He plans to keep running the business until he physically is unable to continue doing so.

But when the 76 year old was asked last year about his succession plans at a WA Business News Success & Leadership breakfast, he stated that he had no answer.

“You are like all the lawyers and accountants that advise me,” he responded to his inquisitor in the audience.

“I keep shutting the door.

“I have no answer to that.”

While somewhat flippant in his response, Mr Hughes runs a lean business with a flat management structure. Unlike many other private sector players he does not have relatives in high profile, prominent positions within his business.

His only deference to his mortality is the move to change the name of his business, including the well-known Skippers brand, to reflect his own.

“I wanted the brand to carry on after me,” Mr Hughes said.

It is possible such a powerful force in sales cannot be succeeded easily and that the only real legacy of Mr Hughes’ outstanding career as a car retailer will be in the property assets and the brand that he leaves behind.

That is a very different story from many of the other leading private companies in Western Australia, many of which have far more complex businesses requiring greater levels of middle management and executive expertise than John Hughes appears to need.

Outside management

Businesses such as Perron Group and Coogee Chemicals have opted to bring in outside managers to run them in the absence of a suitable family member.

In the case of Perron, the business is already in the hands of its second non-family manager after Ian Armstrong stepped down from overall control in favour of Ross Robertson.

In recent years, the company has made important moves, including getting its Toyota franchise deal for WA in writing rather than the deal struck on a handshake by Stan Perron, upon which it had relied for decades.

The Perron Group model has provided a different mechanism for family involvement, based around its charitable work, which receives funds equal to that taken out of the business as dividends to the owners – as a subtle way of dampening enthusiasm of family to pull money from the company. 

Australia’s oldest family-run company, Lionel Samson & Son, now known as Lionel Samson Sadleirs, has just brought in outside management in the form of Neil David, who joins from Toll Group to take over from Ian Cook – a descendant of the original founders who has mainly run the Sadleirs transport business. Mr Cook took over from another outsider, Dick Erskine.

Coogee Chemicals is another example; while Phil Thick has taken on the role of CEO from founder Gordon Martin, who remains as chairman, among the senior executive ranks is Tim Martin who has the title director and manager, human resources and Asian operations.

Clearly, there is a succession plan that is likely to put the 38-year-old Tim Martin at the helm of the business at some stage in the not-too-distant future.

Media magnate Kerry Stokes has taken a similar approach, albeit by using public company structures rather than his formerly private approach with Australian Capital Equity. At ACE, although very hands-on, he has had a long-running lieutenant in Peter Gammel, who handles much of the executive workload.

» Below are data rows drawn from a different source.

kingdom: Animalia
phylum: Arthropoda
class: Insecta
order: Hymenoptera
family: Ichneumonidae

With ACE’s sale of its Westrac Caterpillar franchise into a listed company Mr Stokes owns, there is little of the private empire left. Instead, it is all tied up in shares in the listed Seven Group Holdings, the major shareholder in another listed company Seven West Media.

Mr Stokes’ son, Ryan, has become an active executive within Seven Group Holdings. He was put in charge of the Vividwireless internet service provider, which was recently sold to Optus for $230 million. Ryan Stokes has also been on public display in the past year or so, indicating that it is likely he will follow in the shoes of his father within public companies controlled by the family – a strategy not unfamiliar to Australian media barons.

Direct transition

Of course, some of the state’s leading private businesspeople are able to pass the baton on directly.

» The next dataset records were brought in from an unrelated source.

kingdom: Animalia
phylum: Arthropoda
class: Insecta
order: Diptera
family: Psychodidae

A good example is Michael Wright, who last year outlined to WA Business News his plans for succession to two of his daughters. 

While the Wright family retains a significant amount of secrecy, Mr Wright said he wanted an orderly succession in which he remained in a position to help keep the peace. Mr Wright’s own family became mired in legal hostilities based on the huge wealth his father, Peter, left to them from his partnership with Lang Hancock. The pair worked closely together in discovering numerous major deposits of iron ore in the Pilbara.

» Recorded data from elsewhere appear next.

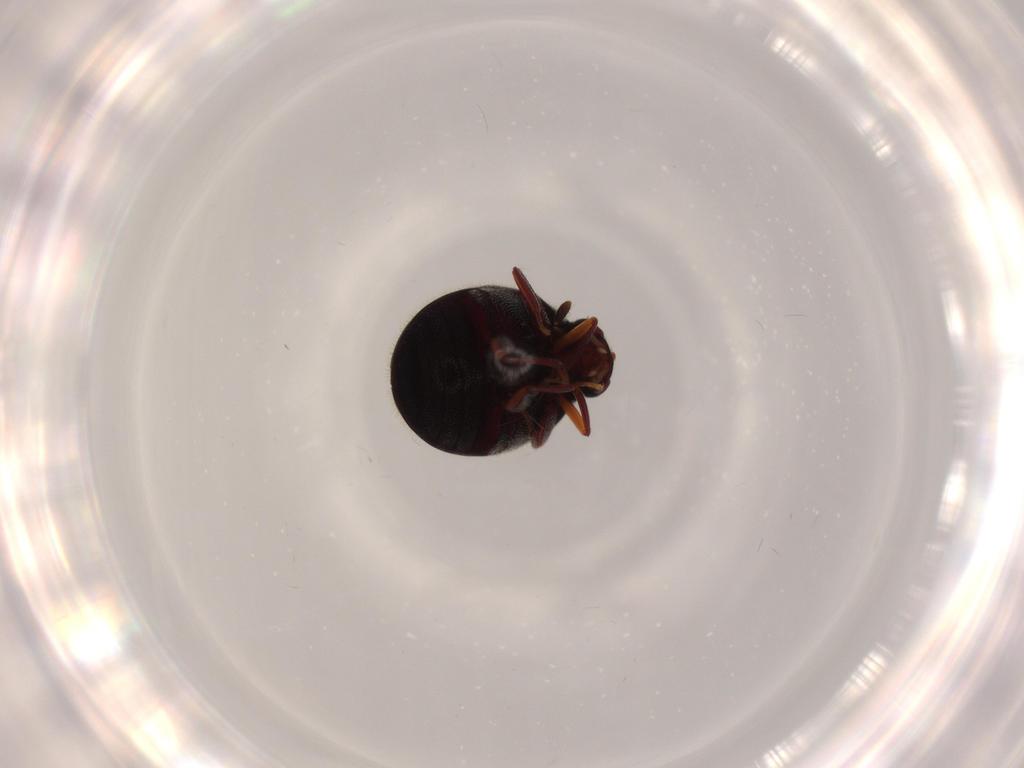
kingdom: Animalia
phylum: Arthropoda
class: Insecta
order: Coleoptera
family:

BGC founder Len Buckeridge has also taken a direct approach. While he has had outside management in key roles in the past, BGC’s two key businesses are now split between his son, Sam, and his stepson Julian Ambrose.

Sam Buckeridge runs the manufacturing side of the business while Mr Ambrose heads up residential housing.

The unknown for BGC is how these two would work together after the business’s founder steps away, most likely due to ill health. There is also the question of the company’s strategy in the absence of Len Buckeridge.

BGC has long been known for its act-first-ask-questions-later approach to business, which has increasingly been fraught with controversy and legal action. 

As BGC has become bigger, its projects are also becoming bigger and harder to develop without major bureaucratic involvement.

Is this strategy sustainable without the founder? If not, can BGC maintain the same aggressive industry dominance via vertical integration that has been its hallmark?

For Australia’s richest woman, Gina Rinehart, the question of direct transition appears to have been made more clear due to an unpleasant legal fracas within her own family.

Three of her four children – Hope Rinehart Welker, John Langley Hancock and Bianca Hope Rinehart – have started proceedings against the iron ore baroness trying to oust her as trustee of the multi-billion-dollar family trust, set up by Lang Hancock before he died, of which they are beneficiaries.

John Hancock, Mrs Rinehart’s son from her first marriage (who changed his name by deed poll), and Bianca Rinehart have both previously been touted as future successors to the business.

Mrs Rinehart’s youngest daughter, Ginia Rinehart, has joined with her mother in the dispute.